TUTTLE, Senior Circuit Judge,

concurring in part and dissenting in part:

With deference, I concur in part and dissent in part. I concur in the opinion of the majority with respect to all issues other than that dealing with Raulerson’s request to represent himself at the resentencing hearing. As to that issue I dissent. My disagreement with the Court is with the conclusion “that Raulerson failed to make an ‘unequivocal’ assertion of his right to relinquish counsel until February 6, 1981”, and with the Court’s treatment of his failure to reassert his demand to represent himself.

At a status hearing on July 15, 1980, Raulerson requested to appear as co-counsel in his case. This motion was denied by the trial court.1 Thereafter, Raulerson sent a letter, dated July 18, 1980 to the trial judge. In that letter, Raulerson expressed dissatisfaction with his attorney and formally moved to appear pro se, even going so far as to cite Faretta v. California, 422 U.S. 806, 95 S.Ct. 2525, 45 L.Ed.2d 562 (1975). Thereupon, under the Supreme Court’s holding in Faretta, and as pointed out by this Court in Hance v. Zant, 696 F.2d 940, 949 (11th Cir., 1983), the trial court was obliged to conduct a Faretta -type hearing in order to make plain to Raulerson the dangers and possible adverse results if he acted as counsel for himself. Instead, however, of doing that he permitted Raulerson to act as co-counsel, relying on a Florida appeals court’s decision in Tait v. State, 362 So.2d 292 (Fla.D.C.A.1978). Immediately thereafter, the trial judge learned that the Florida Supreme Court had overruled the district court of appeals in the Tait case. State v. Tait, 387 So.2d 338 (Fla.1980). The trial court then withdrew its earlier grant of permission for Raulerson to act as co-counsel and proceeded to a judgment sentencing him to death. At a subsequent hearing on February 6, 1981 dealing with an appeal from this sentence, Raulerson again demanded the right to represent himself, whereupon the trial judge commenced his Faretta -type hearing. The trial judge conducted such a hearing until Raulerson left the courtroom. This hearing, as noted, was entirely collateral to the present case, because the trial judge had already sentenced Raulerson to the death penalty on August 12.

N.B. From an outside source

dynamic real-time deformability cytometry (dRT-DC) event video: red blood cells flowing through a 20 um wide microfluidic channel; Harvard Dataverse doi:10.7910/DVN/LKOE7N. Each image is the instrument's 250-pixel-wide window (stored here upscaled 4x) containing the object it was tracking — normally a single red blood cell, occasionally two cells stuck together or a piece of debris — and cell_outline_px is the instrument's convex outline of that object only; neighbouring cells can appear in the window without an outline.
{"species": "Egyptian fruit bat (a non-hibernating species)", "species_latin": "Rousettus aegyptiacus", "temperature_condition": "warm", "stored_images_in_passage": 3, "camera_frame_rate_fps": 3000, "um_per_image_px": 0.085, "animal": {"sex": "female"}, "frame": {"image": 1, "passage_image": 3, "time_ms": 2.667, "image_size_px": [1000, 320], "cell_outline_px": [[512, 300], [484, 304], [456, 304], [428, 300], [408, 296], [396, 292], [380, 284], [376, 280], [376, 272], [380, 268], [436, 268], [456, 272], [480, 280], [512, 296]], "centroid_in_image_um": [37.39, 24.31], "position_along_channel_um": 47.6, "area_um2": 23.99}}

*814Instead of conducting the Faretta -type hearing the record discloses the following scenario: first Raulerson asked for the right to appear as co-counsel, possibly thinking that this was the maximum he could expect from the trial judge; he then made a formal demand for the right to represent himself pro se, which should have resulted in an immediate hearing by the trial court; then, he was favored by the action of the trial court in permitting him to act as co-counsel, but then within a few hours he faced a reversal of the judge’s position and was denied that right; then, some six months later in an unrelated hearing he made a further motion to represent himself. Thereupon, the trial court proceeded to hold the Faretta-type inquiry. It is not, it seems to me, reasonable for us to assume that when Raulerson at this late date, after the conclusion of the resentencing proceeding on August 11 and 12 in defiance of his established right, then asked to represent himself, this would be his first “unequivocal” assertion of his right. If we were to make any assumption, I think it would be that by this time Raulerson would be so utterly confused that he might be expected to walk out on that proceeding.

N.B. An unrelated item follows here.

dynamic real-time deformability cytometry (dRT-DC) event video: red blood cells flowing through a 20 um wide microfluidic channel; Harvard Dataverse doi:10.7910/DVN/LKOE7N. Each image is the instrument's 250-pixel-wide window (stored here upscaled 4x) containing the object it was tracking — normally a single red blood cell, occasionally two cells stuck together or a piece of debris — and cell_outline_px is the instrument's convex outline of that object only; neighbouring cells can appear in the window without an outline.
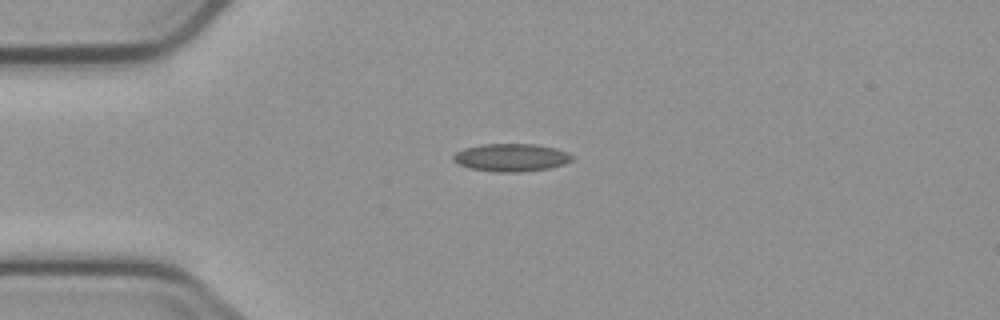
{"species": "common noctule bat (a hibernating species)", "species_latin": "Nyctalus noctula", "temperature_condition": "cold", "stored_images_in_passage": 9, "camera_frame_rate_fps": 3000, "um_per_image_px": 0.085, "animal": {"sex": "male", "body_mass_g": 23.1, "forearm_length_mm": 52.7}, "frame": {"image": 1, "passage_image": 1, "time_ms": 0.0, "image_size_px": [1000, 320], "cell_outline_px": [[572, 160], [564, 164], [548, 168], [516, 172], [496, 172], [468, 168], [452, 160], [452, 156], [456, 152], [464, 148], [480, 144], [536, 144], [568, 152], [572, 156]], "centroid_in_image_um": [43.4, 13.38], "position_along_channel_um": 41.6, "area_um2": 19.13}}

Unless we can assume that Raulerson would have acted the same way if the trial court, in response to his first demand, had undertaken in a proper manner to acquaint him with the problems he faced, then it seems to me that the trial court’s failure to hold such a hearing could not be deemed as being ratified because six months after the sentencing hearing, he acted in the manner in which he did.

I would conclude that the failure of the trial court to respond affirmatively to his demand for the right to represent himself as required in Faretta was an absolute and final denial of that right which was not waived by his subsequent conduct. It seems to me a little naive for us to affirm the trial court's finding that Raulerson’s “vacillation” amounted to waiver. Whatever vacillation appears in the record as it now stands was, it seems to me, the fault of the trial judge, whose vacillation could hardly be expected to have been treated by a non-lawyer defendant any differently than it was.

As to the second basis of my disagreement, I think the treatment by this Court of Raulerson’s failure “to pursue the matter” of his demand to represent himself ignores the provisions of Rule 46 F.R. Civ.P. This rule states:

formal exceptions to rulings or orders of the court are unnecessary; but for all purposes for which an exception has heretofore been necessary it is sufficient that a party, at the time the ruling of the court is made or sought, makes known to the court the action which he desires the court to take ... and his grounds therefor; ____

The effect of the Court’s decision here is that when the trial court denied his request, Raulerson was obliged to renew his demand. This is nothing more or less, it seems to me, than requiring him to make an “exception” to the court’s ruling.

I would remand for a further sentencing hearing.

. A defendant does not have a constitutional right to hybrid representation (self-representation with the assistance of counsel), although such representation remains as an option in the discretion of the trial court. United States v. Halbert, 640 F.2d 1000, 1009 (9th Cir. 1981); United States v. Daniels, 572 F.2d 535, 540 (5th Cir. 1978).